In the foreword of a book for children of key workers who lost a loved one during the pandemic, he said that once they were ready to talk about it they would "feel better and stronger".
The Duke of Sussex revealed that although he felt there was gap after his mother died, he suggested it was eventually filled with "love and support".
The book, Hospital by the Hill, tells of a youngster coming to terms with the loss of their mother who had been working on the frontline.
Written by Chris Connaughton and illustrated by Fay Troote, it's directed towards children who have lost a parent this way.
Harry's mother Diana, Princess of Wales, died in a car crash in Paris in 1997.
He wrote: “If you are reading this book, it’s because you’ve lost your parent or a loved one, and while I wish I was able to hug you right now, I hope this story is able to provide you comfort in knowing that you’re not alone. When I was a young boy I lost my mum.

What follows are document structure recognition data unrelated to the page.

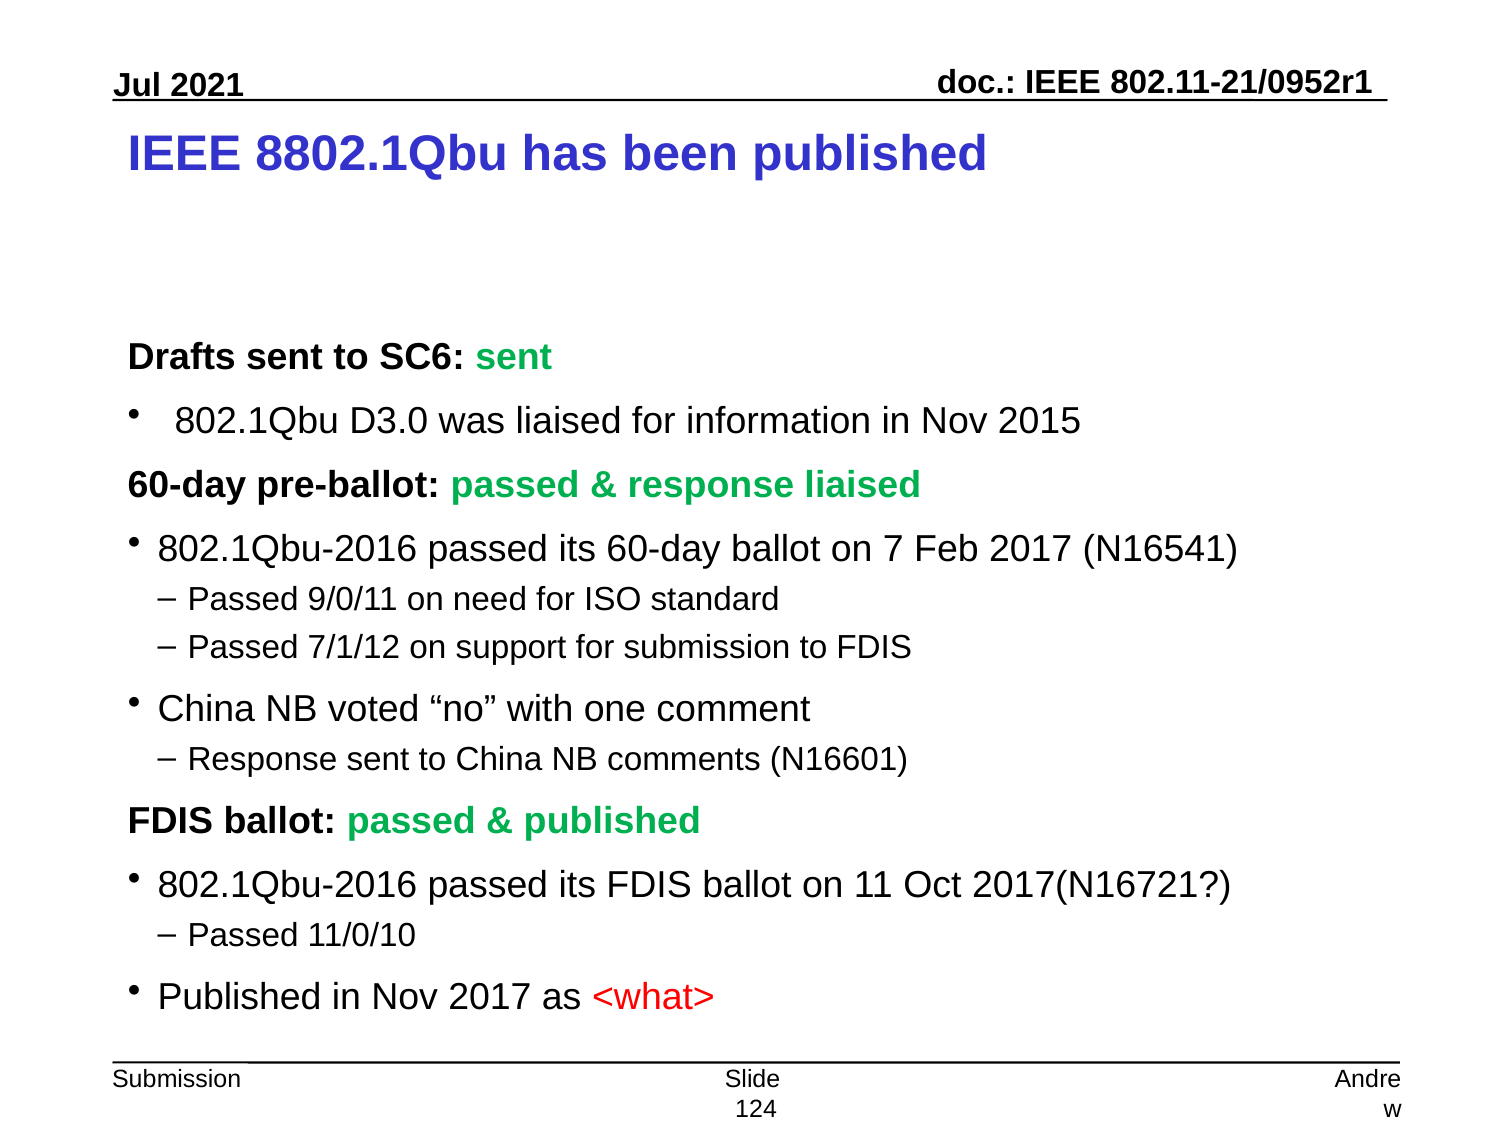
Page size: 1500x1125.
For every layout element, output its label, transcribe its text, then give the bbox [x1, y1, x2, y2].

list Drafts sent to SC6: sent 802.1Qbu D3.0 was liaised for information in Nov 2015 60-day pre-ballot: passed & response liaised 802.1Qbu-2016 passed its 60-day ballot on 7 Feb 2017 (N16541) Passed 9/0/11 on need for ISO standard Passed 7/1/12 on support for submission to FDIS China NB voted “no” with one comment Response sent to China NB comments (N16601) FDIS ballot: passed & published 802.1Qbu-2016 passed its FDIS ballot on 11 Oct 2017(N16721?) Passed 11/0/10 Published in Nov 2017 as <what> [112, 324, 1388, 1000]
slide_number Slide 124 [709, 1061, 803, 1093]
title IEEE 8802.1Qbu has been published [112, 112, 1388, 288]
footer Andrew Myles, Cisco [1320, 1061, 1402, 1093]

"At the time I didn’t want to believe it or accept it, and it left a huge hole inside of me. I know how you feel, and I want to assure you that over time that hole will be filled with so much love and support.
“We all cope with loss in a different way, but when a parent goes to heaven, I was told their spirit, their love and the memories of them do not.
"They are always with you and you can hold on to them for ever. I find this to be true. Now, I never met them, but I know this person was special to you, and they were someone incredibly kind, caring and loving because of where they chose to work. Helping others is one of the most important jobs anyone can ever do.
"You may feel alone, you may feel sad, you may feel angry, you may feel bad. This feeling will pass. And I will make a promise to you — you will feel better and stronger once you are ready to talk about how it makes you feel.”